一方、ヨハネス・ブラームスの『ドイツ・レクイエム』は、ラテン語の典礼文を一切使用せず、ルター訳のドイツ語聖書から自ら選んだテキストを用いた点で革命的であった。これは「死者のためのミサ」ではなく、「遺された生者のための慰め」を目的とした作品である。教義による救済ではなく、人間が人間を慰めるというプロテスタント的、あるいはヒューマニズム的な視点に立ち、合唱を中心とした温かい響きが全体を包み込む。
現代における「鎮魂」の多様化
20世紀以降、レクイエムは特定の宗教儀式を離れ、より広範な社会的悲劇や戦争の犠牲者を追悼するための表現手段となった。ベンジャミン・ブリテンの『戦争レクイエム』は、ラテン語の典礼文と、第一次世界大戦で戦死した詩人ウィルフレッド・オーウェンの反戦詩を並置し、カトリックの典礼と現代の不条理な死を対話させた傑作である。ここでは、敵味方の兵士が死後の世界で出会い、和解するという痛切な場面が描かれる。
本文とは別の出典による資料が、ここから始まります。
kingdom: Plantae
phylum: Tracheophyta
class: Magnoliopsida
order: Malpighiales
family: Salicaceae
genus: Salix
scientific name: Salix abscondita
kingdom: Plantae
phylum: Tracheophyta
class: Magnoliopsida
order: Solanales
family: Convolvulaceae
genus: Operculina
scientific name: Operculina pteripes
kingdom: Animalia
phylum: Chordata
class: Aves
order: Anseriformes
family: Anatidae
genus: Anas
また、リゲティやペンデレツキといった現代作曲家たちは、トーン・クラスター(音塊)や特殊奏法を駆使して、アウシュヴィッツや広島といった現代の地獄を音響化した。これらは「安息」を祈るものではなく、忘却に抗い、死の記憶を刻みつけるための「警告の碑」としての役割を果たしている。現代においてレクイエムは、死者を送る歌であると同時に、今を生きる私たちが死とどう向き合うかを問いかける、哲学的かつ社会的なメディアとして機能し続けているのである。